__Exercise description__
Please list each line in the records below that contains the string "интересов". Case counts.

__Exercise material__
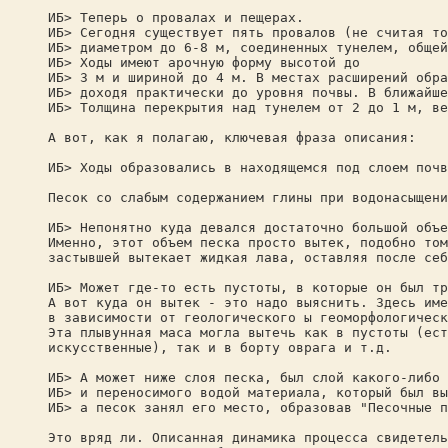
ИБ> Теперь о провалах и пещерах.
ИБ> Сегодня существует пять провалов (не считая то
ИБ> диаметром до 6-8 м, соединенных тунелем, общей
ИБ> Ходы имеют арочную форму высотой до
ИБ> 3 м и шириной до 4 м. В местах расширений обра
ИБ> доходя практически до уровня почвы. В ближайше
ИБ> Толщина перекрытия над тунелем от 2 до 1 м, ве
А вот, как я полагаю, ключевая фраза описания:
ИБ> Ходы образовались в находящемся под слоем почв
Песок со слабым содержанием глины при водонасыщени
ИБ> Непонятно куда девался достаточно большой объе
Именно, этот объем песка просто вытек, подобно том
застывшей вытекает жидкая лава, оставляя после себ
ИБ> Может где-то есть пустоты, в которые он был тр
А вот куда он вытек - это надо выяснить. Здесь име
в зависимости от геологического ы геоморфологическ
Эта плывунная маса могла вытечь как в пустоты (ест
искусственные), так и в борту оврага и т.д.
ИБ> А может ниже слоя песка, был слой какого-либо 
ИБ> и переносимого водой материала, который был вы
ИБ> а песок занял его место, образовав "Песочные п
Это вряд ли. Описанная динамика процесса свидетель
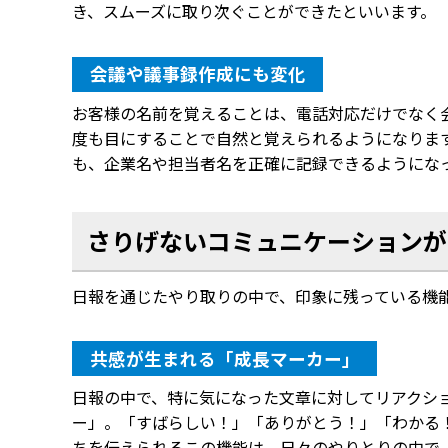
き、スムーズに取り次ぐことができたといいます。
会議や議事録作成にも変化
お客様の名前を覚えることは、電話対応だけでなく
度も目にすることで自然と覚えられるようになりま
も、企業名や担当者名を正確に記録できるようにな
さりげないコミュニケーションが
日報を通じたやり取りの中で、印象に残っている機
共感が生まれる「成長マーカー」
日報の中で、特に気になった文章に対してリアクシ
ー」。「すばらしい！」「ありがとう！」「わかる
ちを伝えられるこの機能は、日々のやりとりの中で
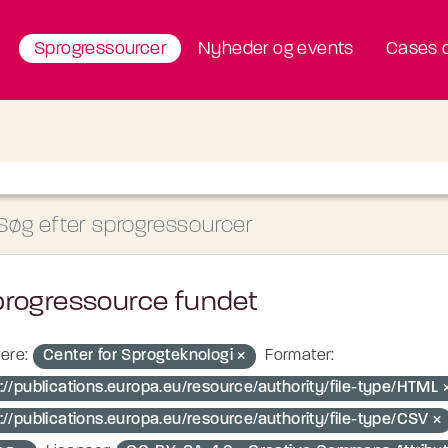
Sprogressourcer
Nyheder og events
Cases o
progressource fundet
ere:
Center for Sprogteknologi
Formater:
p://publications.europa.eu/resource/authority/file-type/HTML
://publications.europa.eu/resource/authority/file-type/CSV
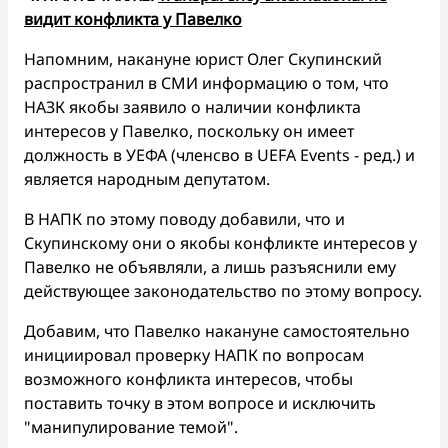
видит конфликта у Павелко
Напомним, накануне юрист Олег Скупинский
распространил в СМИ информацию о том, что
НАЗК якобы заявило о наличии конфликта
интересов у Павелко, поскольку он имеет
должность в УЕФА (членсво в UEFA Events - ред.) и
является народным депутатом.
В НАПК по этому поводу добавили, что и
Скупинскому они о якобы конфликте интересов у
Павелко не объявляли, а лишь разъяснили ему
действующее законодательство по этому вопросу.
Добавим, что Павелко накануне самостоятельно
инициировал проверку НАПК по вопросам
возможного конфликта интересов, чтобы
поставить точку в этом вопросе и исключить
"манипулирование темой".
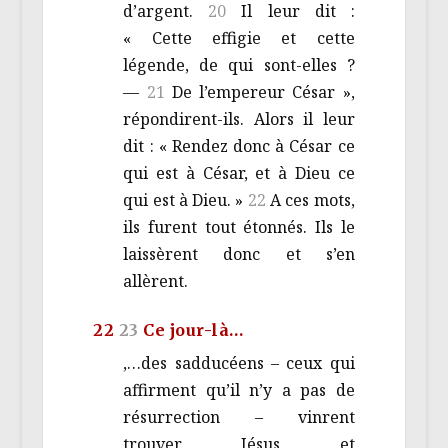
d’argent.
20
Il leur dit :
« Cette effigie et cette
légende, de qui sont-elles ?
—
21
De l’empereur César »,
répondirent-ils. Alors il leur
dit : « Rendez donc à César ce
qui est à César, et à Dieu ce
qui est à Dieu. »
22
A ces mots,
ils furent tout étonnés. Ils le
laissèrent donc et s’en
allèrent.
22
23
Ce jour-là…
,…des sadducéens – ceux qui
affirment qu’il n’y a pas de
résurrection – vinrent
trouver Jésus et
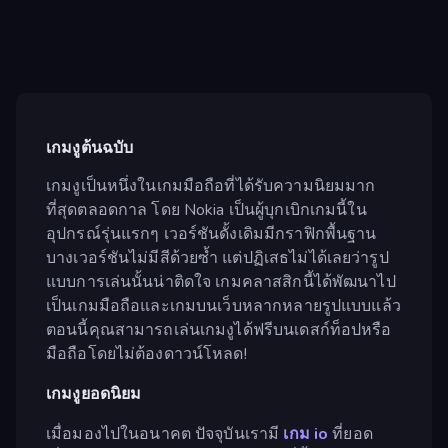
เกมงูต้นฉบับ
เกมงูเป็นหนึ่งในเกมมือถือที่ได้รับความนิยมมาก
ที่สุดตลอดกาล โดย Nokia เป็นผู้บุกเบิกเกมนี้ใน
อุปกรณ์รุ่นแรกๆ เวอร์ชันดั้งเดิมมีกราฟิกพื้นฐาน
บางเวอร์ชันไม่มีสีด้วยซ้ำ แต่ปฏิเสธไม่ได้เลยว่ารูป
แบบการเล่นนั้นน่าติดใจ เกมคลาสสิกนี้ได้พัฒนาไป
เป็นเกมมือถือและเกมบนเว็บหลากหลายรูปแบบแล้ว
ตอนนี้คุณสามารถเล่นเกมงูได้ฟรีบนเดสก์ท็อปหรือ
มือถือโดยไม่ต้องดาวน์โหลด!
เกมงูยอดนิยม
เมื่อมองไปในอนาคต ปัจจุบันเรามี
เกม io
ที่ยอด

__Answer space__
интересов у Павелко, поскольку он имеет
Скупинскому они о якобы конфликте интересов у
возможного конфликта интересов, чтобы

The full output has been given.